I don't really know what to say. This is overall just kind of upsetting to me. Frankly, I don't like being painted as someone with potentially ill intentions just because I took a year to send you another ask. I don't stalk you and I'm not constantly checking up on your Vtubing career. I don't understand why I'm expected to have immediately known that you didn't change your name; there are other things I am focusing on other than whatever it is you're up to. The fact that you completely ignored the parts about racism in your answer truly does feel a way to me. With the way your response is, it felt as though you were completely honing in on the criticism of your Vtubersona being fat.
I am not fat, which is why I never really went very deeply into that criticism as it is not my place to. However, my partner (who was the one anon that had once messaged you), is a fat Asian person. Being fat while Asian/a person of color in general and being fat as a white person is a completely different experience. I won't go deeply into this as, again, I am not a fat Asian person - I am a skinny Asian person. But, well, it's food for thought, no?
But the point is, I can't really combat your points about your Vtubersona being fat - especially since that wasn't really what my message was mostly about in the first place. It was mostly about race, but this was ignored for what I presume is a more universal topic that you could more easily argue for. I'm sorry if that is not your real intent, but it felt that way especially since you have not published my asks.
(Also I don't know why you reiterated to me that you are never making your Vtubersona skinny because I literally told you that no one was wanting you to do that. In my asks. That you didn't publish)

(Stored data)
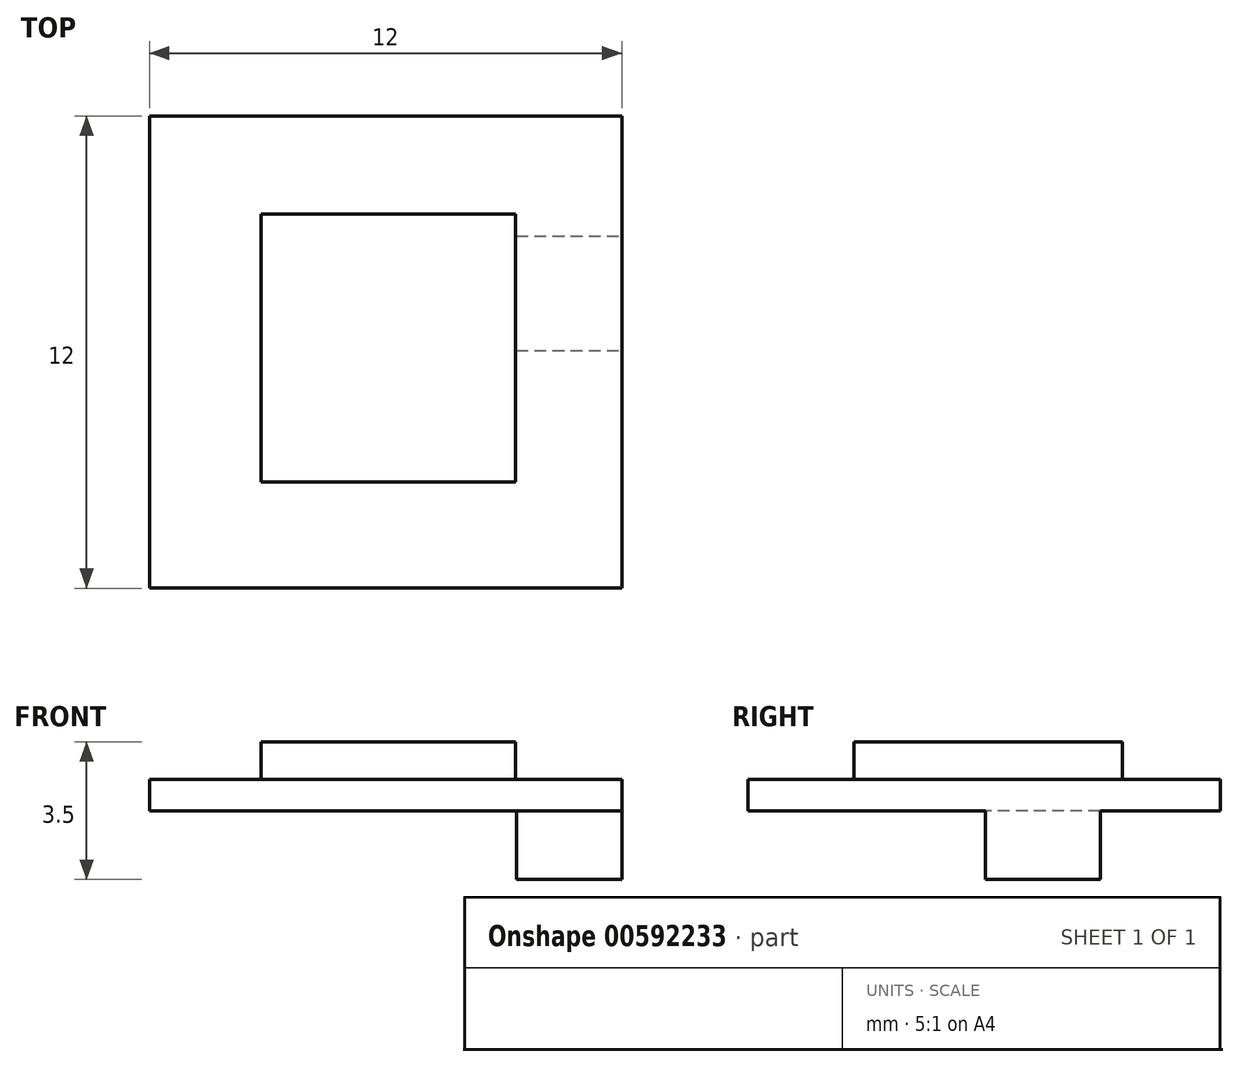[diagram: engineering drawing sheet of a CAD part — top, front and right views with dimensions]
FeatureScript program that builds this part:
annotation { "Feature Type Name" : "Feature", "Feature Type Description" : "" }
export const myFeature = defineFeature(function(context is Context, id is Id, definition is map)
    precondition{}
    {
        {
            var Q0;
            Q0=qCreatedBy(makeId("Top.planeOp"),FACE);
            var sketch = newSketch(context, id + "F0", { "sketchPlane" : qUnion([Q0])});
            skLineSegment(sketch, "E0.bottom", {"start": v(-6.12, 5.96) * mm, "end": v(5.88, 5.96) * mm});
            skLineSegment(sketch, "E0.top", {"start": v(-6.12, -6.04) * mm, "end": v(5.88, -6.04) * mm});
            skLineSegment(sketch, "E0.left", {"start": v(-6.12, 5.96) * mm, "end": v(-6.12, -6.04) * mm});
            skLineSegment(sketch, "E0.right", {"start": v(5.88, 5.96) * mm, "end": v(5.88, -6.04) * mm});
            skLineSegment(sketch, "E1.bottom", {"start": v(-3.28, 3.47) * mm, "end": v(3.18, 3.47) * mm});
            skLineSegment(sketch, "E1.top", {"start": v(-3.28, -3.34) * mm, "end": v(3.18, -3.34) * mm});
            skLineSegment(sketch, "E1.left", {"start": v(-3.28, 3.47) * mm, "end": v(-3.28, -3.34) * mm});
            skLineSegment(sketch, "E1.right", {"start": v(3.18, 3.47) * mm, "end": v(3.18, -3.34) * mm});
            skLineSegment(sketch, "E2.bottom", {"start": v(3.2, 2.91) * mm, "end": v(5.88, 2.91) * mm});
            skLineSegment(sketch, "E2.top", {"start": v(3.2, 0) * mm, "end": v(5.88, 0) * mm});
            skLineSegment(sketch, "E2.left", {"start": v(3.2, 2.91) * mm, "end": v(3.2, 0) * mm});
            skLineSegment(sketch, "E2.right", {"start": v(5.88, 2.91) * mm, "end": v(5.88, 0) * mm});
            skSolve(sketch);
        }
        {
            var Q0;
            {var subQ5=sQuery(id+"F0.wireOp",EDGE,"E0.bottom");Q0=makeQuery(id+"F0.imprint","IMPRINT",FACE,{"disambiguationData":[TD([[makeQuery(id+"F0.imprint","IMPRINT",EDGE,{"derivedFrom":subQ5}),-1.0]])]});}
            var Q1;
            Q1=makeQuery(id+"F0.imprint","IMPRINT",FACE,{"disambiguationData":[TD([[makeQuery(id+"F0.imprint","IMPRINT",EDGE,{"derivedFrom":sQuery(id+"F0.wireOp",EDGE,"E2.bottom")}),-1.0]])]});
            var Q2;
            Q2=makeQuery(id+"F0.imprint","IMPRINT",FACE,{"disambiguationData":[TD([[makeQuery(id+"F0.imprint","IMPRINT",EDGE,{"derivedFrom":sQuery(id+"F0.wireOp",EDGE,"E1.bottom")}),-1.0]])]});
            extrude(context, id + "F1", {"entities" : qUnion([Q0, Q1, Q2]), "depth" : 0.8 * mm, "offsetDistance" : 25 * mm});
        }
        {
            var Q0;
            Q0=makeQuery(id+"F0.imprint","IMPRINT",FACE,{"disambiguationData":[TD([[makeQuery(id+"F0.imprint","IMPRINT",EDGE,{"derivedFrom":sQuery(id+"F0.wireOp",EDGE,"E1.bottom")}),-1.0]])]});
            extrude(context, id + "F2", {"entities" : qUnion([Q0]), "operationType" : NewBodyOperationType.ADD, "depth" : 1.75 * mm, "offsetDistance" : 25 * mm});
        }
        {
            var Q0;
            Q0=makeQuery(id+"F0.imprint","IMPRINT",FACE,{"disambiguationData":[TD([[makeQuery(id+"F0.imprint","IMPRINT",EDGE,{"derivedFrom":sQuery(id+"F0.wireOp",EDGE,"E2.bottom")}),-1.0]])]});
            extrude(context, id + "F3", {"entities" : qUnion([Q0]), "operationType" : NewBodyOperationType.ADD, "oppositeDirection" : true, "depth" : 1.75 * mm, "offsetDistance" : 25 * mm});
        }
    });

# Actions to take
**a.** In the message about the Vtubersona, who was the anon that had once sent a message?
**b.** Proceed with the message about the Vtubersona, picking up right after its final line.
The listing was drawn from a source separate from the message.

# Responses for each task
**a.** The writer's partner, who is a fat Asian person.

**b.**
I want you to know that I never had any ill intentions in sending you those asks, even though I am who I am - and the gentleness of my words (which I made as gentle as I could) are proof of that. I am simply just some Asian person, in a world where anti-Asian racism is often subtle and ignored. In a world where anti-Asian racism is brushed aside and seen as "not as big of a deal." I am an Asian person that has been hurt, time and time again, but has decided to reach a hand out and tell you how I feel in the hopes that I could be understood. I saw it as an opportunity to tell someone, "hey, you did something that was upsetting. please think about it" - only to have my asks unpublished. I don't know if you considered how that would come across or feel, so I'm going to explain it: keeping my asks - which provide the context for this conversation - unpublished, especially with your response, paints me out to be some sort of hater that doesn't know when to let something go.
It pains me as an Asian person to see this sort of double-standard. This "Besides the obvious 'I'm not a sheep girl,' I am not chubby or Asian." coupled with "Saying you're not actually an elf or demon or w/e isn't a comparison because that implies black ppl aren't real." (This was part of my unpublished ask, by the way). It pains me as an Asian person, who has spent my entire life being forced to feel immense shame for my culture, and my languages, who - like every other person of color I've ever met - so desperately wanted to be a white person... Only for a white person and their white fans and followers to take Asian languages and use them in this way - a way to seem cute and quirky, and then to say, "Well, we ALL use made-up Japanese names for our Vtuber personas - because it's anime!" I don't know how else to explain how bluntly racist this is. I don't know how else to explain how feedback from your friends, peers, and followers mean nothing if they are all non-Asian.
You know, at this point, I don't even really care anymore. If you want your character to have that name, go for it. I can't stop you. My partner can't stop you. But, well, all I want is for my words to reach out to you - and for you to understand, and keep me in mind for the future. Thank you for reading my words, and I hope your life is okay.
Hey, Asian anon that sent you the asks about your Vtuber character again! I was wondering if you got my messages. Thanks for your time!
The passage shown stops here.